In other downtown news, the Red Apple discount store on Cleveland Avenue is closing, as many shoppers have noticed announced on giant banners outside the store. Red Apple management said the store would be closing sometime in January, but said they cannot speak to media and directed The Squamish Chief to the store’s Mississauga, Ont. headquarters. The Chief did not receive a response to enquiries for information.

“It is sad, there is good staff, and it is cheap,” Red Apple customer

Elisa Coroni told The Squamish Chief as she left the store on Friday. Coroni said she regularly comes from Pemberton with her friends to shop at the store. “They have good deals all the time.”

Bianca Peters, executive director of the Downtown Squamish BIA, said she feels badly for the employees who will lose their jobs, but she is not surprised to see the discount store closing.

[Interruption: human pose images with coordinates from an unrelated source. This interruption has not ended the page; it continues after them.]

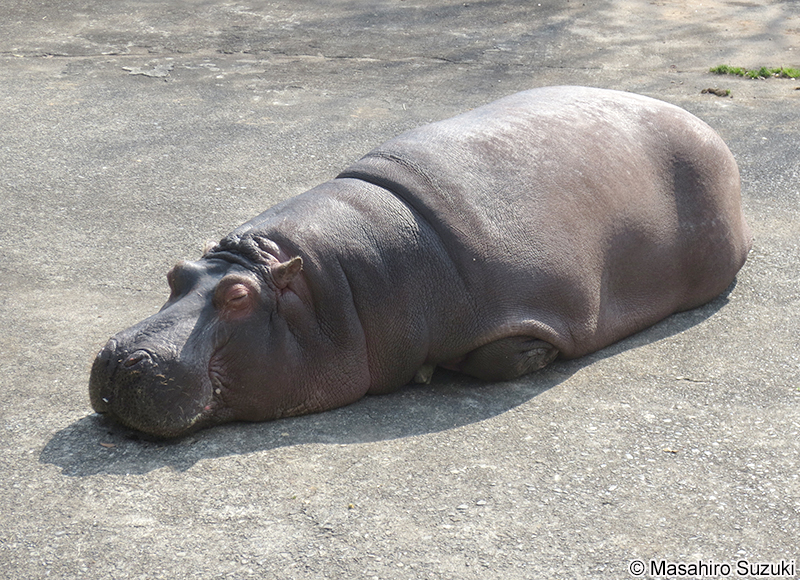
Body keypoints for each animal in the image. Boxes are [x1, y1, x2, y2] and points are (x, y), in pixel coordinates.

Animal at [89, 86, 752, 438]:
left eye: (237, 297)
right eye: (175, 272)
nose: (121, 359)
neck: (334, 289)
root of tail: (702, 124)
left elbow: (501, 357)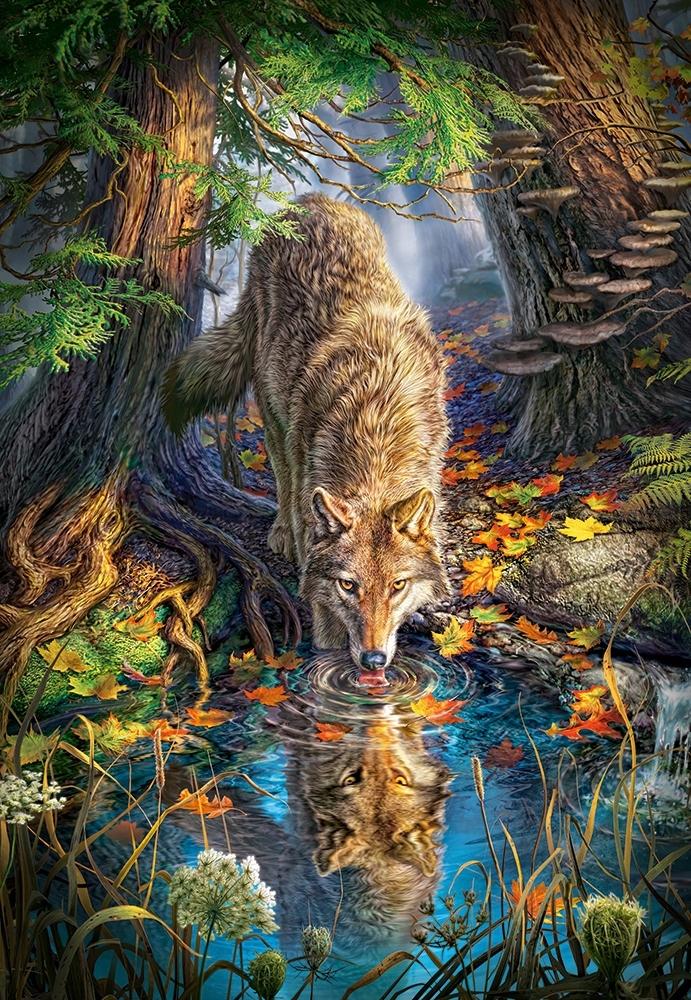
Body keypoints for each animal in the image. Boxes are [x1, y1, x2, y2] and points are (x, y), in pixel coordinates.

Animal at [163, 195, 449, 678]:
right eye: (349, 586)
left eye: (398, 585)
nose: (374, 659)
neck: (376, 424)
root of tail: (304, 202)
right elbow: (323, 617)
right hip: (274, 412)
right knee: (282, 479)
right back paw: (279, 530)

“To be quite frank, we aren’t really surprised. There are a lot of dollar stores in our community and also with our demographic changing, I think we are getting a little more upscale,” she said.

Peters said she is excited to see what will replace the store come the New Year.

“Downtown has a lot of exciting things going on,” she said.

The Squamish Red Apple opened in 2012, taking over the previous Fields location. At the time, a spokeswoman for The Bargain Shop – Red Apple’s parent company – said the Squamish Red Apple would employ 15 to 20 people.

The Campfire Grill has also closed its downtown Cleveland Avenue location and new tenants are being sought. Requests for comment were not returned by press deadline.